START SOURCE RECORDS

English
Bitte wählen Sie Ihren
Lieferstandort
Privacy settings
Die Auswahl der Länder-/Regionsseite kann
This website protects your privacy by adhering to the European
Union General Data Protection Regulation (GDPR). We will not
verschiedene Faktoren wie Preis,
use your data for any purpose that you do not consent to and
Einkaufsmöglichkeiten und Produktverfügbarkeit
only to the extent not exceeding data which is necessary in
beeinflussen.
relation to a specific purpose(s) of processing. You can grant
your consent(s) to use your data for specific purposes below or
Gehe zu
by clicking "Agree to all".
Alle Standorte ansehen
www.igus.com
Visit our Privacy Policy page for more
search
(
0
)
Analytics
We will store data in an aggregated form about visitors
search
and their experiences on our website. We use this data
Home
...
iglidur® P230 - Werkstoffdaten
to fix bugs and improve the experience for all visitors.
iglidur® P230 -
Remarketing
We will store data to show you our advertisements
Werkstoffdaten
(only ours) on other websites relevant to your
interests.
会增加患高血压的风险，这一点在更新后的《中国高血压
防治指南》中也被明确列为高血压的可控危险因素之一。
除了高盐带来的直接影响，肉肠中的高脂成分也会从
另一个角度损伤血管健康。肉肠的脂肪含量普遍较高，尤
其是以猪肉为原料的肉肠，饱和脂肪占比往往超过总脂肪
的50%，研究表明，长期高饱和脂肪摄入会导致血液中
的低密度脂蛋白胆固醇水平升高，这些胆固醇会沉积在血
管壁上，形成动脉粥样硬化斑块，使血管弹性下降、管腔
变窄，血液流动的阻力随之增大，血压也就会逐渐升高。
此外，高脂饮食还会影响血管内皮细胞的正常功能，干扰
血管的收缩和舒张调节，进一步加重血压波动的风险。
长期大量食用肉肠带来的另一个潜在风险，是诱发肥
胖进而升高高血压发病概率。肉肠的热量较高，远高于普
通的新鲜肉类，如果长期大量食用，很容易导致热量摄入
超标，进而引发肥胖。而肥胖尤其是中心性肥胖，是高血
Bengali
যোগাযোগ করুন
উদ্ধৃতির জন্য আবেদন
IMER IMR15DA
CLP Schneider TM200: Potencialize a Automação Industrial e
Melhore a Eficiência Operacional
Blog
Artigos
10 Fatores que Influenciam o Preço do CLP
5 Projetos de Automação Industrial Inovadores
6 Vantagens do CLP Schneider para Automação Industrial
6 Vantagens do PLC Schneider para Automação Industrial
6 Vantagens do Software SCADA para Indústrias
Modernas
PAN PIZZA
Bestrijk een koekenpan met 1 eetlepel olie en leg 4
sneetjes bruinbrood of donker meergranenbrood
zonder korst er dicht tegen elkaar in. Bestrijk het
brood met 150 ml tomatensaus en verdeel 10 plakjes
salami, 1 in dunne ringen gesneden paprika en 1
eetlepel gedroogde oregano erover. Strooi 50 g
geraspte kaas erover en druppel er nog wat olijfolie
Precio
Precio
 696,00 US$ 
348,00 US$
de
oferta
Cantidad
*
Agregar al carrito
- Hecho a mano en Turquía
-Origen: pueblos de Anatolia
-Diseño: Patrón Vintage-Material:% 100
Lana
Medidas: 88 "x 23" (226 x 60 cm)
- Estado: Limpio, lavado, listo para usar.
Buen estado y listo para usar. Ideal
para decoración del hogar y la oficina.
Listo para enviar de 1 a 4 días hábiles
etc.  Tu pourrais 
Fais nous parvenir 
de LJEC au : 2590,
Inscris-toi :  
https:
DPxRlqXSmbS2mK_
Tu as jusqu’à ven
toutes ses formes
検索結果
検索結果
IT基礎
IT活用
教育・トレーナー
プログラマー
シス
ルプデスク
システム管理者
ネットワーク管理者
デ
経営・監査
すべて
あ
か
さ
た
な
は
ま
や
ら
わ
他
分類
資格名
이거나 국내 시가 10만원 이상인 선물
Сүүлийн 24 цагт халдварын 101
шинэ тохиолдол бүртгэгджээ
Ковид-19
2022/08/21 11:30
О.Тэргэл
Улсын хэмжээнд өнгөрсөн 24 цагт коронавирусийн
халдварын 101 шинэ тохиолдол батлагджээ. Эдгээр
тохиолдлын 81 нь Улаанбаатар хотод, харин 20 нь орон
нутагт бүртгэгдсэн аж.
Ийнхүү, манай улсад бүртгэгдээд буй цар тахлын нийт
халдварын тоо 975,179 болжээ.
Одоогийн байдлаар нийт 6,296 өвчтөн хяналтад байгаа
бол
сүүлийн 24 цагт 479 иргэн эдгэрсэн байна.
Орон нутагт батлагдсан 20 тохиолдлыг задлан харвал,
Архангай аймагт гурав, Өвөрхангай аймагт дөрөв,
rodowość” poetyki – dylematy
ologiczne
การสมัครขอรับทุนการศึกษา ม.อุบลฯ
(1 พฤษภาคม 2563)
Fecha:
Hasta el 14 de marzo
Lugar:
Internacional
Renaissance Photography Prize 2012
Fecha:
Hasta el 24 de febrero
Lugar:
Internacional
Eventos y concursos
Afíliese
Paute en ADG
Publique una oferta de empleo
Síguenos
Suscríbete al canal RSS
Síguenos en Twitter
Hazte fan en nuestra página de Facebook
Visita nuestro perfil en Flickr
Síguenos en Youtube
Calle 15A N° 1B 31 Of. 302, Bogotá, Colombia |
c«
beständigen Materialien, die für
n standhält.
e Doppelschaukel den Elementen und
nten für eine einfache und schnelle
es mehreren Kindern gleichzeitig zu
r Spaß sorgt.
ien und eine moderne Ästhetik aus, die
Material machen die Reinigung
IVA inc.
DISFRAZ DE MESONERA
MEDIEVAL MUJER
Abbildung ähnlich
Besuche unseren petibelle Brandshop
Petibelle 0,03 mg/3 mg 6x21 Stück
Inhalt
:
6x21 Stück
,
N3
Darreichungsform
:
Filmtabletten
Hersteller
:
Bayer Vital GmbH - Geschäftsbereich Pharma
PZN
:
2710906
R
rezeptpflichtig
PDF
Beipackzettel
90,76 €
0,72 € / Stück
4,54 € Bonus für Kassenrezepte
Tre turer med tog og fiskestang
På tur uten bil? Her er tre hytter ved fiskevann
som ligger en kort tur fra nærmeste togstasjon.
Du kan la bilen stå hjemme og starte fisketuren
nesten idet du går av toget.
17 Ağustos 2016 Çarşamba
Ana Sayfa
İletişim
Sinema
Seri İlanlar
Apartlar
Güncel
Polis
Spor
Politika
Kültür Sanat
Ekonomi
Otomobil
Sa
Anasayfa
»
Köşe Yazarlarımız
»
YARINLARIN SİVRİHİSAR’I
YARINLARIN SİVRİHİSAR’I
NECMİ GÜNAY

END SOURCE RECORDS

The entries are to be duplicated exactly, with nothing changed.

§ **ANSWER AREA**
English
Bitte wählen Sie Ihren
Lieferstandort
Privacy settings
Die Auswahl der Länder-/Regionsseite kann
This website protects your privacy by adhering to the European
Union General Data Protection Regulation (GDPR). We will not
verschiedene Faktoren wie Preis,
use your data for any purpose that you do not consent to and
Einkaufsmöglichkeiten und Produktverfügbarkeit
only to the extent not exceeding data which is necessary in
beeinflussen.
relation to a specific purpose(s) of processing. You can grant
your consent(s) to use your data for specific purposes below or
Gehe zu
by clicking "Agree to all".
Alle Standorte ansehen
www.igus.com
Visit our Privacy Policy page for more
search
(
0
)
Analytics
We will store data in an aggregated form about visitors
search
and their experiences on our website. We use this data
Home
...
iglidur® P230 - Werkstoffdaten
to fix bugs and improve the experience for all visitors.
iglidur® P230 -
Remarketing
We will store data to show you our advertisements
Werkstoffdaten
(only ours) on other websites relevant to your
interests.
会增加患高血压的风险，这一点在更新后的《中国高血压
防治指南》中也被明确列为高血压的可控危险因素之一。
除了高盐带来的直接影响，肉肠中的高脂成分也会从
另一个角度损伤血管健康。肉肠的脂肪含量普遍较高，尤
其是以猪肉为原料的肉肠，饱和脂肪占比往往超过总脂肪
的50%，研究表明，长期高饱和脂肪摄入会导致血液中
的低密度脂蛋白胆固醇水平升高，这些胆固醇会沉积在血
管壁上，形成动脉粥样硬化斑块，使血管弹性下降、管腔
变窄，血液流动的阻力随之增大，血压也就会逐渐升高。
此外，高脂饮食还会影响血管内皮细胞的正常功能，干扰
血管的收缩和舒张调节，进一步加重血压波动的风险。
长期大量食用肉肠带来的另一个潜在风险，是诱发肥
胖进而升高高血压发病概率。肉肠的热量较高，远高于普
通的新鲜肉类，如果长期大量食用，很容易导致热量摄入
超标，进而引发肥胖。而肥胖尤其是中心性肥胖，是高血
Bengali
যোগাযোগ করুন
উদ্ধৃতির জন্য আবেদন
IMER IMR15DA
CLP Schneider TM200: Potencialize a Automação Industrial e
Melhore a Eficiência Operacional
Blog
Artigos
10 Fatores que Influenciam o Preço do CLP
5 Projetos de Automação Industrial Inovadores
6 Vantagens do CLP Schneider para Automação Industrial
6 Vantagens do PLC Schneider para Automação Industrial
6 Vantagens do Software SCADA para Indústrias
Modernas
PAN PIZZA
Bestrijk een koekenpan met 1 eetlepel olie en leg 4
sneetjes bruinbrood of donker meergranenbrood
zonder korst er dicht tegen elkaar in. Bestrijk het
brood met 150 ml tomatensaus en verdeel 10 plakjes
salami, 1 in dunne ringen gesneden paprika en 1
eetlepel gedroogde oregano erover. Strooi 50 g
geraspte kaas erover en druppel er nog wat olijfolie
Precio
Precio
 696,00 US$ 
348,00 US$
de
oferta
Cantidad
*
Agregar al carrito
- Hecho a mano en Turquía
-Origen: pueblos de Anatolia
-Diseño: Patrón Vintage-Material:% 100
Lana
Medidas: 88 "x 23" (226 x 60 cm)
- Estado: Limpio, lavado, listo para usar.
Buen estado y listo para usar. Ideal
para decoración del hogar y la oficina.
Listo para enviar de 1 a 4 días hábiles
etc.  Tu pourrais 
Fais nous parvenir 
de LJEC au : 2590,
Inscris-toi :  
https:
DPxRlqXSmbS2mK_
Tu as jusqu’à ven
toutes ses formes
検索結果
検索結果
IT基礎
IT活用
教育・トレーナー
プログラマー
シス
ルプデスク
システム管理者
ネットワーク管理者
デ
経営・監査
すべて
あ
か
さ
た
な
は
ま
や
ら
わ
他
分類
資格名
이거나 국내 시가 10만원 이상인 선물
Сүүлийн 24 цагт халдварын 101
шинэ тохиолдол бүртгэгджээ
Ковид-19
2022/08/21 11:30
О.Тэргэл
Улсын хэмжээнд өнгөрсөн 24 цагт коронавирусийн
халдварын 101 шинэ тохиолдол батлагджээ. Эдгээр
тохиолдлын 81 нь Улаанбаатар хотод, харин 20 нь орон
нутагт бүртгэгдсэн аж.
Ийнхүү, манай улсад бүртгэгдээд буй цар тахлын нийт
халдварын тоо 975,179 болжээ.
Одоогийн байдлаар нийт 6,296 өвчтөн хяналтад байгаа
бол
сүүлийн 24 цагт 479 иргэн эдгэрсэн байна.
Орон нутагт батлагдсан 20 тохиолдлыг задлан харвал,
Архангай аймагт гурав, Өвөрхангай аймагт дөрөв,
rodowość” poetyki – dylematy
ologiczne
การสมัครขอรับทุนการศึกษา ม.อุบลฯ
(1 พฤษภาคม 2563)
Fecha:
Hasta el 14 de marzo
Lugar:
Internacional
Renaissance Photography Prize 2012
Fecha:
Hasta el 24 de febrero
Lugar:
Internacional
Eventos y concursos
Afíliese
Paute en ADG
Publique una oferta de empleo
Síguenos
Suscríbete al canal RSS
Síguenos en Twitter
Hazte fan en nuestra página de Facebook
Visita nuestro perfil en Flickr
Síguenos en Youtube
Calle 15A N° 1B 31 Of. 302, Bogotá, Colombia |
c«
beständigen Materialien, die für
n standhält.
e Doppelschaukel den Elementen und
nten für eine einfache und schnelle
es mehreren Kindern gleichzeitig zu
r Spaß sorgt.
ien und eine moderne Ästhetik aus, die
Material machen die Reinigung
IVA inc.
DISFRAZ DE MESONERA
MEDIEVAL MUJER
Abbildung ähnlich
Besuche unseren petibelle Brandshop
Petibelle 0,03 mg/3 mg 6x21 Stück
Inhalt
:
6x21 Stück
,
N3
Darreichungsform
:
Filmtabletten
Hersteller
:
Bayer Vital GmbH - Geschäftsbereich Pharma
PZN
:
2710906
R
rezeptpflichtig
PDF
Beipackzettel
90,76 €
0,72 € / Stück
4,54 € Bonus für Kassenrezepte
Tre turer med tog og fiskestang
På tur uten bil? Her er tre hytter ved fiskevann
som ligger en kort tur fra nærmeste togstasjon.
Du kan la bilen stå hjemme og starte fisketuren
nesten idet du går av toget.
17 Ağustos 2016 Çarşamba
Ana Sayfa
İletişim
Sinema
Seri İlanlar
Apartlar
Güncel
Polis
Spor
Politika
Kültür Sanat
Ekonomi
Otomobil
Sa
Anasayfa
»
Köşe Yazarlarımız
»
YARINLARIN SİVRİHİSAR’I
YARINLARIN SİVRİHİSAR’I
NECMİ GÜNAY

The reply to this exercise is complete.